ASSIGNMENT 1: Write out the passage of the Flint water article below, starting with "The contamination happened" and going on through "a Republican scandal.".
ASSIGNMENT 2: Please repeat all of the extracted records below line for line, leaving the pictures out.

TEXT EXCERPT:
==============================
National Review Online
Wednesday,
January 20, 2016
What we
learned from Hurricane Katrina: No matter what happens, it’s never the
governor’s fault. What we’ve learned from the contaminated drinking water in
Flint, Mich.: It’s always the governor’s fault.
A bit of
background first.
Flint
has relatively high levels of lead in its drinking water, a cause for
legitimate concern. This is a result not so much of the source of its drinking
water, the Flint River, as of the city’s failure to treat the water, which,
without the proper additives, leaches lead and other contaminants from pipes.
Prior to
and separate from the current water crisis, Flint was in a state of financial
ruination. In one of the most liberal cities in the United States, Flint’s
Democrat-dominated government did what Democrat-monopoly governments do in
practically every city they control: It spent money as quickly as it could
while at the same time carpet-bombing the tax base with inept municipal
services, onerous regulations, high taxes, and the like. As a result of this, a
bankrupt Flint entered into a state of receivership, meaning that an emergency
manager — or emergency financial manager, depending upon Michigan’s fluctuating
fiscal-emergency law — was appointed by state authorities and given power to
supersede local elected officials in some matters, especially financial ones.
The contamination happened while Flint was under the authority of an emergency
manager who, though a Democrat, had been appointed to the post by Michigan’s
Republican governor, Rick Snyder. He was, in fact, the most recent in a long
line of emergency managers, Flint having failed for years to emerge from its
state of fiscal emergency.
Because
the Democratic emergency manager was appointed by a Republican governor, the
people from whom one expects cheap theatrics of this sort have declared the
situation in Flint to be a Republican scandal.
Not so
fast.
Before
the appointment of the (Democratic) emergency manager, Flint’s elected mayor
and city council (Democrats) had decided to sever the city’s relationship with
its drinking-water supplier, which was at the time the Detroit water authority.
Flint intended to join a regional water authority that would pipe water in from
Lake Huron, a project that was scheduled to take three years to come online. In
a fit of pique, Detroit (a city under unitary Democratic control) immediately
moved to terminate Flint’s water supply, leaving the city high and literally
dry.
==============================
[Extracted records]

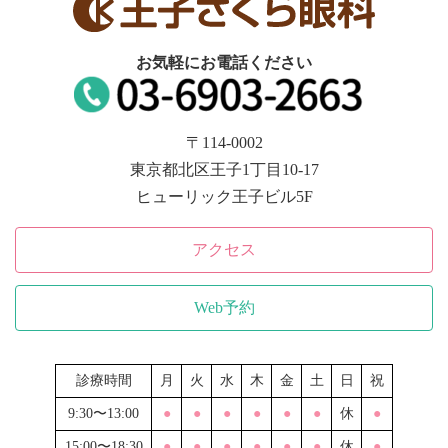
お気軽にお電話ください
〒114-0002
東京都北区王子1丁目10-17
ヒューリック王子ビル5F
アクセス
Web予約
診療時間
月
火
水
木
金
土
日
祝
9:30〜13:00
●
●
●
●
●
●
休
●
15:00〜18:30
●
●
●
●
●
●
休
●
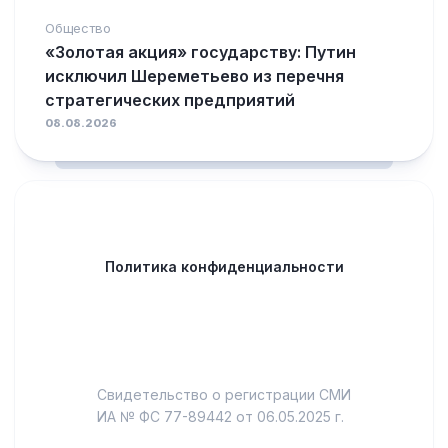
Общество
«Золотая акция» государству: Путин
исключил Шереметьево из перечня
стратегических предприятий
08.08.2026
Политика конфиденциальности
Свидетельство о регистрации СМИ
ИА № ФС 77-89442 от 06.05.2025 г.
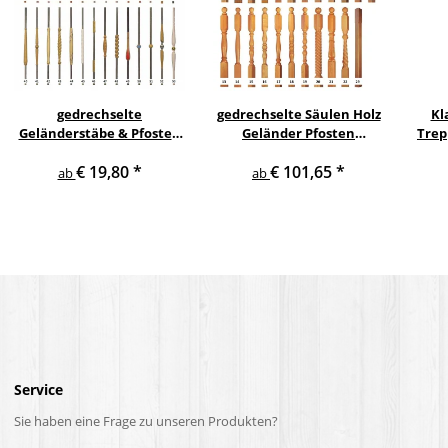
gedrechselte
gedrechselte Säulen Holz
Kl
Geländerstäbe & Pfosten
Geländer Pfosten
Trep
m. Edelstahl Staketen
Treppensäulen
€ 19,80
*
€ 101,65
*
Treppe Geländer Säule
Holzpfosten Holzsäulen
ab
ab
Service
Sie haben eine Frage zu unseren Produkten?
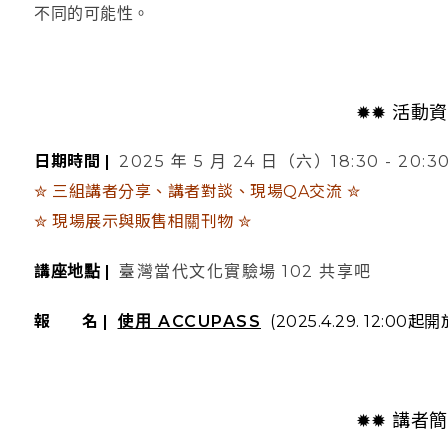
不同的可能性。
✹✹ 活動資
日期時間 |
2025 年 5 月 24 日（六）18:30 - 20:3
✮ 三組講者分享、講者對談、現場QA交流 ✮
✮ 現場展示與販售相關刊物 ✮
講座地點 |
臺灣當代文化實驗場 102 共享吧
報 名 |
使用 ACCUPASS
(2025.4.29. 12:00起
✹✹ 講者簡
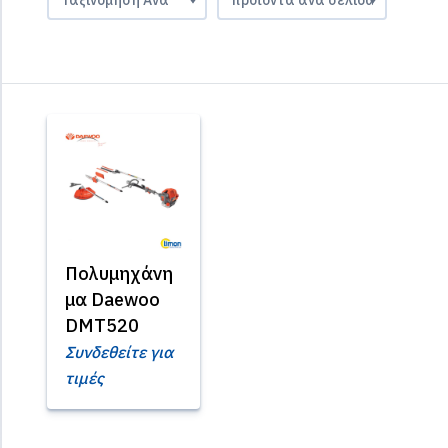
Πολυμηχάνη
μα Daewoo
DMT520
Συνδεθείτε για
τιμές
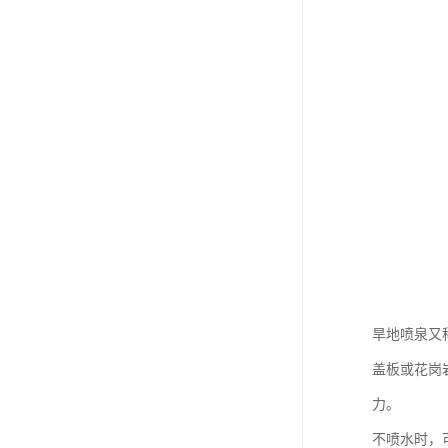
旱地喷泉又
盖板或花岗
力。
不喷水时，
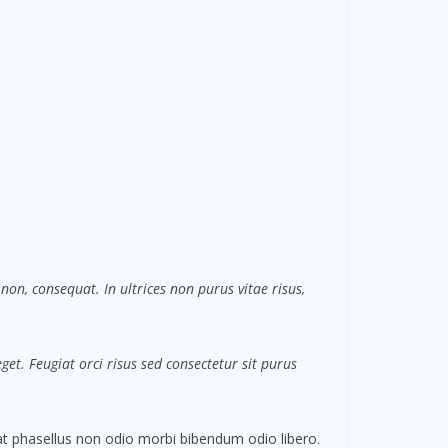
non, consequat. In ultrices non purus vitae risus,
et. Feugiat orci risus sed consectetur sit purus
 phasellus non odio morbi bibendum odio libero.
==============================
ANSWER SECTION 1:
The contamination happened while Flint was under the authority of an emergency
manager who, though a Democrat, had been appointed to the post by Michigan’s
Republican governor, Rick Snyder. He was, in fact, the most recent in a long
line of emergency managers, Flint having failed for years to emerge from its
state of fiscal emergency.
Because
the Democratic emergency manager was appointed by a Republican governor, the
people from whom one expects cheap theatrics of this sort have declared the
situation in Flint to be a Republican scandal.

ANSWER SECTION 2:
お気軽にお電話ください
〒114-0002
東京都北区王子1丁目10-17
ヒューリック王子ビル5F
アクセス
Web予約
診療時間
月
火
水
木
金
土
日
祝
9:30〜13:00
●
●
●
●
●
●
休
●
15:00〜18:30
●
●
●
●
●
●
休
●
Общество
«Золотая акция» государству: Путин
исключил Шереметьево из перечня
стратегических предприятий
08.08.2026
Политика конфиденциальности
Свидетельство о регистрации СМИ
ИА № ФС 77-89442 от 06.05.2025 г.
gedrechselte
gedrechselte Säulen Holz
Kl
Geländerstäbe & Pfosten
Geländer Pfosten
Trep
m. Edelstahl Staketen
Treppensäulen
€ 19,80
*
€ 101,65
*
Treppe Geländer Säule
Holzpfosten Holzsäulen
ab
ab
Service
Sie haben eine Frage zu unseren Produkten?
不同的可能性。
✹✹ 活動資
日期時間 |
2025 年 5 月 24 日（六）18:30 - 20:3
✮ 三組講者分享、講者對談、現場QA交流 ✮
✮ 現場展示與販售相關刊物 ✮
講座地點 |
臺灣當代文化實驗場 102 共享吧
報 名 |
使用 ACCUPASS
(2025.4.29. 12:00起
✹✹ 講者簡
Πολυμηχάνη
μα Daewoo
DMT520
Συνδεθείτε για
τιμές
旱地喷泉又
盖板或花岗
力。
不喷水时，
non, consequat. In ultrices non purus vitae risus,
et. Feugiat orci risus sed consectetur sit purus
 phasellus non odio morbi bibendum odio libero.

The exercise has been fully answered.